-- Material to process follows --

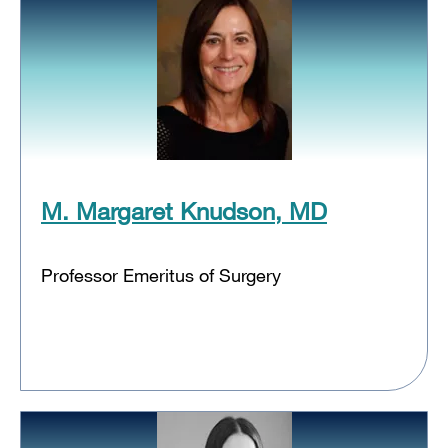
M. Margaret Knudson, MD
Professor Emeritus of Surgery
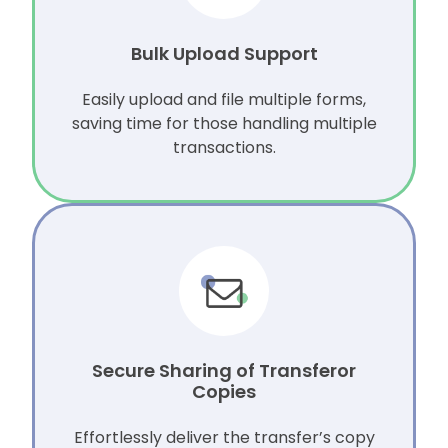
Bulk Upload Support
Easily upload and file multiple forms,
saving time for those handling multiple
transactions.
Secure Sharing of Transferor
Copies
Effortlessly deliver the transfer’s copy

-- Material to process concluded --
-- Material to process follows --

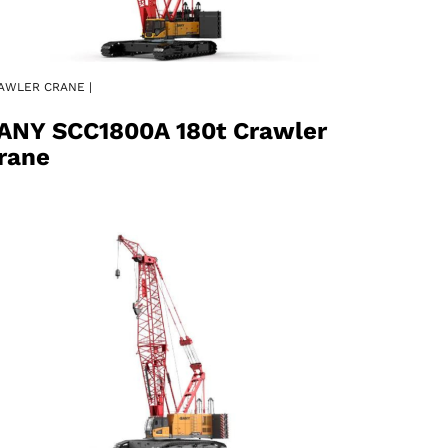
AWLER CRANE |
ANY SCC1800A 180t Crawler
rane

-- Material to process concluded --

Activity. Copy out the lines again word for word, starting with the line that contains "M. Margaret Knudson, MD" and going on through the line that contains "Professor Emeritus of Surgery", including both of those lines.

Written answer.
M. Margaret Knudson, MD
Professor Emeritus of Surgery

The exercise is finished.